Hello peeps and another week at the Hillmorton locks (the busiest in the country).
So what has happened this week, well despite the inclement weather, boaters are still visiting in good numbers and after three weeks we are over the 600 mark. Can this mean an even busier year than 2017.
Thursday was fairly quiet but then I didn't remove my waterproofs all day. Friday was eventually a better day but still quiet in the morning. As a result of this unusual quiet period, volley Vince and I undertook to repair a dodgy hole in the bank just outside the top lock. This was in a particularly nasty spot just where a boater may step off to go and work the lock.
Friday afternoon saw the usual flurry of hire boats out of the Rugby area, some of them out for the week but the majority out for the weekend.
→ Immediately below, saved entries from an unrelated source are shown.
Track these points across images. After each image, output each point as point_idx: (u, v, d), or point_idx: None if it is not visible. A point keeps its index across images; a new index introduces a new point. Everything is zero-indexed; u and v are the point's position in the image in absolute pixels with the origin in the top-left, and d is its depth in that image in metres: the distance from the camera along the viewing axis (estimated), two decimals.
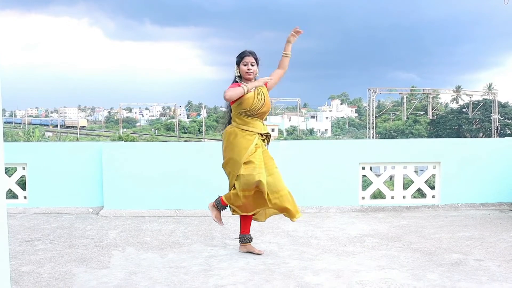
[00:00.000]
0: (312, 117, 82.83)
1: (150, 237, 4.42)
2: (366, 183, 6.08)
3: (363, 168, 5.73)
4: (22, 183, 5.94)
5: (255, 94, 3.71)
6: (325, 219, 5.12)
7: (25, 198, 5.80)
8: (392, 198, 5.79)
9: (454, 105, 63.67)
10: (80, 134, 63.47)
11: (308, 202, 5.55)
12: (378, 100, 60.33)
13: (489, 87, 61.27)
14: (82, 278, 3.26)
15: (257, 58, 3.80)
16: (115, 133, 64.13)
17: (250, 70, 3.74)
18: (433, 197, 5.78)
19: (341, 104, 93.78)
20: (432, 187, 5.85)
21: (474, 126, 57.75)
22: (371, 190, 5.78)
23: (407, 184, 5.90)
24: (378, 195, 6.25)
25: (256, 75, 3.82)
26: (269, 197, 3.62)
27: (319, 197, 5.60)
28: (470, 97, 51.38)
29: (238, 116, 3.75)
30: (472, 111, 53.21)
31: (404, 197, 5.79)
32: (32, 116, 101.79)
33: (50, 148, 6.16)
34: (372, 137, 40.38)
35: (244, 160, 3.64)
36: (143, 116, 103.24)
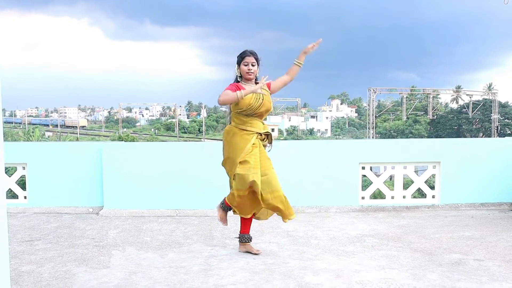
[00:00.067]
0: (312, 117, 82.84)
1: (150, 237, 4.42)
2: (366, 183, 6.08)
3: (363, 168, 5.73)
4: (22, 183, 5.94)
5: (253, 95, 3.68)
6: (325, 219, 5.12)
7: (25, 198, 5.81)
8: (392, 198, 5.79)
9: (454, 105, 63.69)
10: (80, 134, 63.47)
11: (308, 202, 5.55)
12: (378, 100, 60.35)
13: (489, 87, 61.24)
14: (82, 278, 3.26)
15: (258, 58, 3.78)
16: (115, 133, 64.12)
17: (251, 70, 3.73)
18: (433, 197, 5.78)
19: (341, 104, 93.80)
20: (432, 187, 5.85)
21: (474, 126, 57.76)
22: (371, 190, 5.78)
23: (407, 184, 5.90)
24: (378, 195, 6.25)
25: (257, 75, 3.81)
26: (263, 197, 3.61)
27: (319, 197, 5.60)
28: (470, 97, 51.38)
29: (236, 116, 3.74)
30: (472, 111, 53.21)
31: (404, 197, 5.79)
32: (32, 116, 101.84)
33: (50, 148, 6.16)
34: (372, 137, 40.37)
35: (240, 160, 3.63)
36: (143, 116, 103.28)
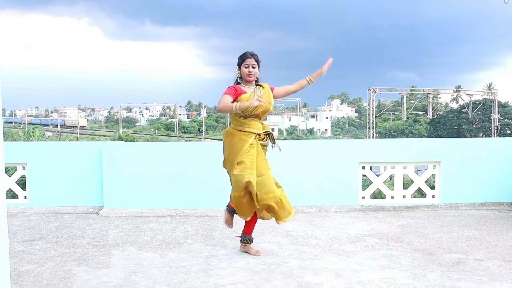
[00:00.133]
0: (312, 117, 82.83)
1: (150, 237, 4.42)
2: (366, 183, 6.08)
3: (363, 168, 5.73)
4: (22, 183, 5.94)
5: (250, 96, 3.66)
6: (325, 219, 5.12)
7: (25, 198, 5.81)
8: (392, 198, 5.79)
9: (454, 105, 63.69)
10: (80, 134, 63.47)
11: (308, 202, 5.56)
12: (378, 100, 60.32)
13: (489, 87, 61.26)
14: (82, 278, 3.26)
15: (259, 60, 3.76)
16: (115, 133, 64.12)
17: (251, 73, 3.72)
18: (433, 197, 5.79)
19: (341, 104, 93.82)
20: (432, 187, 5.85)
21: (474, 126, 57.76)
22: (371, 190, 5.78)
23: (407, 184, 5.90)
24: (378, 195, 6.25)
25: (257, 77, 3.81)
26: (257, 198, 3.58)
27: (319, 197, 5.61)
28: (470, 97, 51.32)
29: (234, 117, 3.74)
30: (472, 111, 53.18)
31: (404, 197, 5.79)
32: (32, 116, 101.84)
33: (50, 148, 6.15)
34: (372, 137, 40.36)
35: (237, 161, 3.63)
36: (143, 116, 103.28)
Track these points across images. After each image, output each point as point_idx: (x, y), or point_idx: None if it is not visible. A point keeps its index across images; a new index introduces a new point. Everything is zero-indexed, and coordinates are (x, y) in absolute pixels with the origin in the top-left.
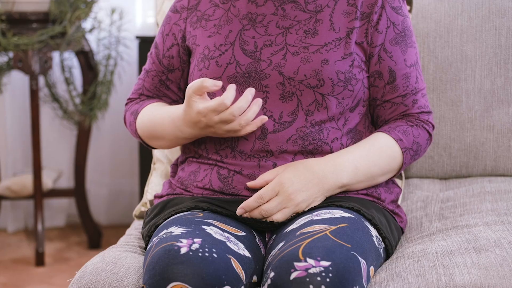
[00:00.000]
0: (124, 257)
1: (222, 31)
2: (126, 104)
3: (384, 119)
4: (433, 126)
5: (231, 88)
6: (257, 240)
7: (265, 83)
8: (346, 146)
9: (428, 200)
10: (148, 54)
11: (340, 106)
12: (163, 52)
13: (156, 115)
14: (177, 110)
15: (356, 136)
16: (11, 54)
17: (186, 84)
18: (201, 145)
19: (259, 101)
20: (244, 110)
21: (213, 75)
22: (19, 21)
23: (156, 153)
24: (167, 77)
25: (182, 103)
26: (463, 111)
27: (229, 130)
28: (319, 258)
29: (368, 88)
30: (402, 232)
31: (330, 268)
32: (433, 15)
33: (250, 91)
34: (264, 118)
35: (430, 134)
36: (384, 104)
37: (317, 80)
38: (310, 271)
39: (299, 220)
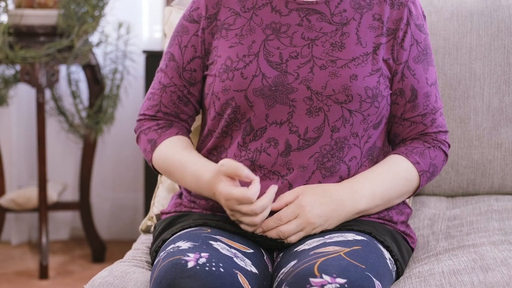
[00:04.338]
0: (132, 271)
1: (245, 41)
2: (140, 120)
3: (402, 137)
4: (449, 146)
5: (257, 182)
6: (265, 257)
7: (292, 97)
8: (362, 165)
9: (435, 218)
10: (161, 68)
11: (364, 122)
12: (183, 66)
13: (178, 163)
14: (202, 170)
15: (373, 154)
16: (18, 67)
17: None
18: (223, 153)
19: (274, 188)
20: (265, 208)
21: (238, 87)
22: (26, 34)
23: None
24: (188, 90)
25: (197, 114)
26: (471, 129)
27: (242, 221)
28: (335, 275)
29: (390, 105)
30: (412, 251)
31: (346, 286)
32: (442, 33)
33: (273, 189)
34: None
35: (446, 154)
36: (403, 122)
37: (346, 96)
38: (326, 287)
39: (310, 241)
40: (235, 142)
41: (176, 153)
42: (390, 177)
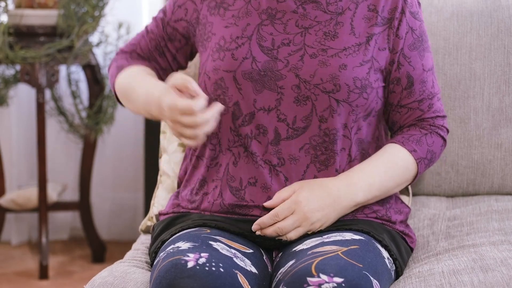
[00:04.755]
0: (132, 272)
1: (240, 23)
2: (117, 53)
3: (399, 125)
4: (448, 131)
5: (203, 98)
6: (264, 257)
7: (281, 84)
8: (353, 158)
9: (435, 218)
10: (153, 17)
11: (353, 114)
12: (168, 20)
13: (136, 82)
14: (154, 87)
15: (365, 147)
16: (18, 67)
17: (183, 57)
18: (214, 139)
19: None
20: (207, 122)
21: (227, 68)
22: (26, 35)
23: (162, 166)
24: (165, 44)
25: (172, 71)
26: (471, 129)
27: (183, 133)
28: (332, 275)
29: (381, 98)
30: (411, 251)
31: (343, 285)
32: (442, 33)
33: (219, 106)
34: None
35: (444, 139)
36: (400, 109)
37: (333, 85)
38: (323, 286)
39: (309, 241)
40: (227, 126)
41: (138, 75)
42: (387, 167)
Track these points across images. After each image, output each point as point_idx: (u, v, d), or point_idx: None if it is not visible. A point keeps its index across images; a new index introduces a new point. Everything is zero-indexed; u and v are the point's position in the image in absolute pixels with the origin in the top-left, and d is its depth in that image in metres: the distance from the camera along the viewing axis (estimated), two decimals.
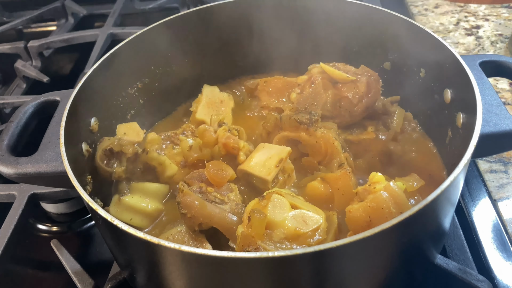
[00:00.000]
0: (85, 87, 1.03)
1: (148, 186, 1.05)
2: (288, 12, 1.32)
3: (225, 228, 0.91)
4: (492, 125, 0.89)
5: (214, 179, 0.97)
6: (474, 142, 0.80)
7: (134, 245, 0.78)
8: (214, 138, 1.04)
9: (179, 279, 0.79)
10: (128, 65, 1.19)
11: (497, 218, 1.08)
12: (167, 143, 1.20)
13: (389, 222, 0.66)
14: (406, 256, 0.82)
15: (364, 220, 0.84)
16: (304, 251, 0.64)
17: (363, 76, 1.16)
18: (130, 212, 1.02)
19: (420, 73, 1.15)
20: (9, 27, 2.10)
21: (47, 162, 0.93)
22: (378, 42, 1.24)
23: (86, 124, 1.06)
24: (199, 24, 1.29)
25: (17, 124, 1.01)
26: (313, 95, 1.17)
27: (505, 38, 1.65)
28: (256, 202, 0.92)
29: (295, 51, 1.39)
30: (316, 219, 0.88)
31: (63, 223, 1.28)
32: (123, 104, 1.21)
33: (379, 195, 0.84)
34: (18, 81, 1.81)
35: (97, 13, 2.25)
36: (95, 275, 1.03)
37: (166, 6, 2.17)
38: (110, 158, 1.04)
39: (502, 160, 1.20)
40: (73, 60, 2.04)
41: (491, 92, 0.95)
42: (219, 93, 1.32)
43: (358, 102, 1.15)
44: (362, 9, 1.23)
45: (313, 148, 1.09)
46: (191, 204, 0.91)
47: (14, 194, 1.21)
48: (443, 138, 1.08)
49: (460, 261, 1.01)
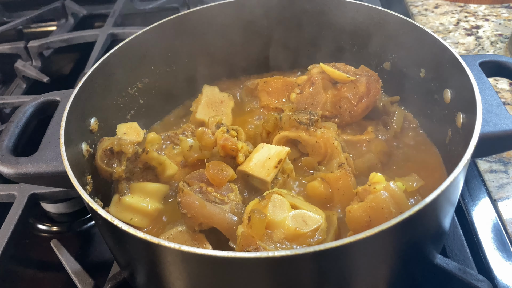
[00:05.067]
0: (85, 87, 1.03)
1: (148, 186, 1.05)
2: (288, 12, 1.32)
3: (225, 228, 0.91)
4: (492, 125, 0.89)
5: (214, 179, 0.97)
6: (474, 142, 0.80)
7: (134, 245, 0.78)
8: (212, 140, 1.04)
9: (179, 279, 0.79)
10: (128, 65, 1.19)
11: (497, 218, 1.08)
12: (167, 143, 1.20)
13: (389, 222, 0.66)
14: (406, 256, 0.82)
15: (364, 220, 0.85)
16: (304, 251, 0.64)
17: (363, 76, 1.16)
18: (130, 212, 1.02)
19: (420, 73, 1.15)
20: (9, 27, 2.10)
21: (47, 162, 0.93)
22: (378, 42, 1.24)
23: (86, 124, 1.06)
24: (199, 24, 1.29)
25: (17, 124, 1.01)
26: (313, 95, 1.17)
27: (505, 38, 1.65)
28: (256, 202, 0.92)
29: (295, 51, 1.39)
30: (316, 219, 0.88)
31: (63, 223, 1.28)
32: (123, 104, 1.21)
33: (379, 195, 0.84)
34: (18, 81, 1.81)
35: (97, 13, 2.25)
36: (95, 275, 1.03)
37: (166, 6, 2.17)
38: (110, 158, 1.04)
39: (502, 160, 1.20)
40: (73, 60, 2.04)
41: (491, 92, 0.95)
42: (219, 93, 1.32)
43: (358, 102, 1.15)
44: (362, 9, 1.23)
45: (313, 148, 1.09)
46: (191, 204, 0.91)
47: (14, 194, 1.21)
48: (443, 138, 1.08)
49: (460, 261, 1.01)
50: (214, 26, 1.31)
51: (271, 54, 1.40)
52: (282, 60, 1.41)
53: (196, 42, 1.32)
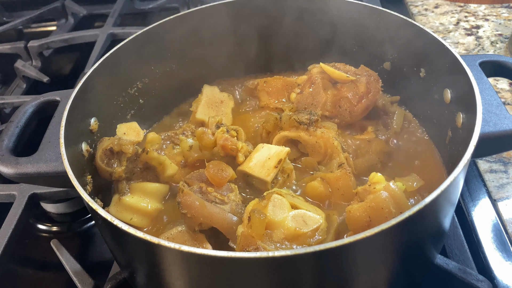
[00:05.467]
0: (85, 87, 1.03)
1: (148, 186, 1.05)
2: (288, 13, 1.32)
3: (225, 228, 0.91)
4: (492, 125, 0.89)
5: (214, 179, 0.97)
6: (474, 142, 0.80)
7: (134, 245, 0.78)
8: (212, 140, 1.04)
9: (179, 279, 0.79)
10: (128, 65, 1.19)
11: (497, 218, 1.08)
12: (167, 143, 1.20)
13: (389, 222, 0.67)
14: (406, 256, 0.82)
15: (364, 220, 0.85)
16: (304, 251, 0.64)
17: (362, 76, 1.16)
18: (130, 212, 1.02)
19: (420, 73, 1.15)
20: (9, 27, 2.10)
21: (47, 162, 0.93)
22: (378, 42, 1.24)
23: (86, 124, 1.06)
24: (199, 25, 1.29)
25: (17, 124, 1.01)
26: (313, 95, 1.17)
27: (505, 38, 1.65)
28: (256, 202, 0.92)
29: (295, 51, 1.39)
30: (316, 219, 0.88)
31: (63, 223, 1.28)
32: (123, 104, 1.21)
33: (379, 195, 0.84)
34: (18, 81, 1.81)
35: (97, 13, 2.25)
36: (95, 275, 1.03)
37: (166, 6, 2.17)
38: (110, 158, 1.04)
39: (502, 160, 1.20)
40: (73, 60, 2.04)
41: (491, 92, 0.95)
42: (219, 93, 1.32)
43: (358, 102, 1.15)
44: (362, 9, 1.23)
45: (313, 148, 1.09)
46: (191, 204, 0.91)
47: (14, 194, 1.21)
48: (443, 138, 1.08)
49: (460, 261, 1.01)
50: (214, 26, 1.31)
51: (271, 54, 1.40)
52: (282, 60, 1.41)
53: (196, 42, 1.32)
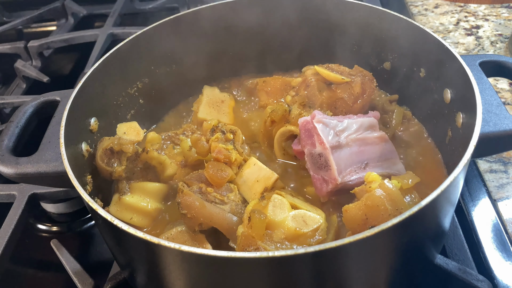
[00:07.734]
0: (85, 87, 1.03)
1: (148, 185, 1.05)
2: (288, 12, 1.32)
3: (225, 228, 0.91)
4: (492, 125, 0.89)
5: (214, 179, 0.97)
6: (474, 142, 0.80)
7: (134, 245, 0.78)
8: (206, 148, 1.03)
9: (179, 279, 0.79)
10: (128, 65, 1.19)
11: (497, 218, 1.08)
12: (167, 143, 1.20)
13: (389, 222, 0.67)
14: (406, 256, 0.82)
15: (361, 219, 0.85)
16: (305, 251, 0.64)
17: (357, 76, 1.16)
18: (130, 212, 1.02)
19: (420, 73, 1.15)
20: (9, 27, 2.10)
21: (47, 162, 0.93)
22: (378, 42, 1.24)
23: (86, 124, 1.06)
24: (199, 24, 1.29)
25: (17, 124, 1.01)
26: (309, 97, 1.16)
27: (505, 38, 1.65)
28: (256, 202, 0.92)
29: (295, 51, 1.39)
30: (316, 219, 0.88)
31: (63, 223, 1.28)
32: (123, 104, 1.21)
33: (374, 193, 0.85)
34: (18, 81, 1.81)
35: (97, 13, 2.25)
36: (95, 275, 1.03)
37: (166, 6, 2.16)
38: (110, 158, 1.04)
39: (502, 160, 1.20)
40: (73, 60, 2.04)
41: (491, 92, 0.95)
42: (220, 93, 1.32)
43: (354, 103, 1.15)
44: (362, 9, 1.23)
45: None
46: (191, 205, 0.91)
47: (14, 194, 1.21)
48: (443, 138, 1.08)
49: (460, 261, 1.01)
50: (214, 26, 1.31)
51: (271, 54, 1.40)
52: (281, 60, 1.41)
53: (196, 42, 1.32)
Although some of the hirers were familiar with the operating of locks, most were new to the canal and as such were grateful for our guidance. All were sent on their way a little more knowledgeable and feeling a little happier.
Also to come through was a boater who had used our lockside phone number to ascertain if the locks were manned as he was a lone boater. We assured him they were manned and subsequently assisted him through all three locks whereupon exiting the top lock he deposited a bottle of extremely good red as a sign of his appreciation (and very nice it was to)
Although it is nice to be appreciated I must point out that the volly's will offer the same service with no reward, we're just pleased to help.
On a more serious note I must report an episode I witnessed of a private boat (so it's not always hirers) entering the middle lock. As the boat was approaching a crew member was opening the gate when his son, approx 6 years old, decided to run across the gate and jump the gap to the canal side. Fortunately he just landed safely but had he have fallen backwards into the lock entrance the steerer on the boat would not have seen him and the consequences dire. The next thing I knew the boat was in the lock and the boy was scrambling up onto the roof. At this stage I felt it right to intervene and point out the dangers of a young child, or indeed anyone, running about on the roof of a boat especially whilst it is in the lock. The steerer said it would be alright for the child to sit on the "slidey bit" but I had to point out this was just as dangerous. The last I saw of the child he was being walked along the towpath kicking and screaming that he wanted to go home. At least he wasn't being crushed between the boat and the lock wall.
A little sad note to finish this week peeps, one of our colleagues, Ted, has sadly passed away. All our thoughts are with his family.